*EXTRAIT DE PAGE*.
»»

Le roi Albert II assistera, le 30 juin prochain à Kinshasa, aux festivités du 50e anniversaire de l’indépendance du Congo. On y fera sans doute mention, dans les discours officiels, des « relations privilégiées », des « liens historiques » qui unissent la Belgique à son ancienne colonie. Encore faut-il s’entendre sur la signification de ces termes, alors que l’histoire des relations belgo-congolaises est surtout celle d’une peau de chagrin.

LE VIF : Cinquante ans après l’indépendance du Congo, quel sens faut-il donner aux expressions « relations privilégiées », « liens historiques », que l’on retrouve dans les discours officiels ?

««

*DONNÉES PRÉSENTÉES*.

»»

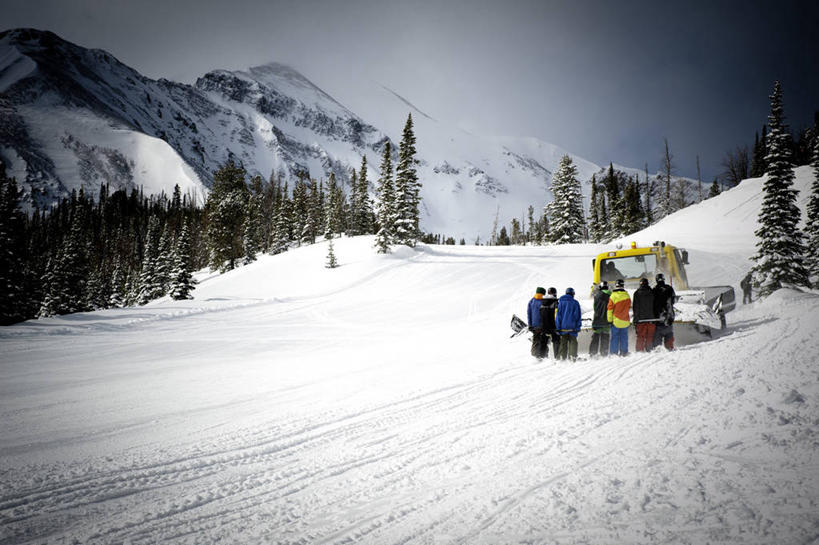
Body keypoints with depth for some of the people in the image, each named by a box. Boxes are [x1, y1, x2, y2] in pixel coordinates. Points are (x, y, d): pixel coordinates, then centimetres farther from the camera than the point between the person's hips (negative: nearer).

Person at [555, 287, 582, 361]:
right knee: (573, 342, 4)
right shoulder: (575, 303, -3)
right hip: (572, 327, -2)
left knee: (563, 343, 9)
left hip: (563, 327, 2)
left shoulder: (560, 302, 2)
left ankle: (561, 357, 6)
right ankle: (572, 356, -6)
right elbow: (577, 316, -2)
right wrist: (578, 327, 3)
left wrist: (558, 327, 4)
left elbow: (558, 315, 1)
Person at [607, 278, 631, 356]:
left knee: (615, 337, 3)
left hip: (616, 321, -3)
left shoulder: (613, 296, -11)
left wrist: (609, 320, -2)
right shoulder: (627, 296, 0)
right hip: (625, 321, 3)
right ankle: (624, 352, 14)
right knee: (624, 337, 10)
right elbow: (629, 307, 12)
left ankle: (614, 352, 4)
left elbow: (609, 308, -9)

««

*TRAVAIL DEMANDÉ*.
a) D'après l'extrait, pourquoi faut-il s'entendre sur la signification des expressions « relations privilégiées » et « liens historiques » ? Répondez en une à trois phrases.
b) Selon l'extrait, à quelle date le roi Albert II assistera-t-il aux festivités de Kinshasa ?
c) Relevez mot pour mot, dans l'extrait, le passage qui commence à « LE VIF : Cinquante » et se termine à « discours officiels ? ».
Les enregistrements forment un matériau distinct de l'extrait.

*RÉPONSES PAR TÂCHE*.
a) Il faut s'entendre sur leur signification parce que l'histoire des relations belgo-congolaises est surtout celle d'une peau de chagrin.

b) Le 30 juin.

c)
LE VIF : Cinquante ans après l’indépendance du Congo, quel sens faut-il donner aux expressions « relations privilégiées », « liens historiques », que l’on retrouve dans les discours officiels ?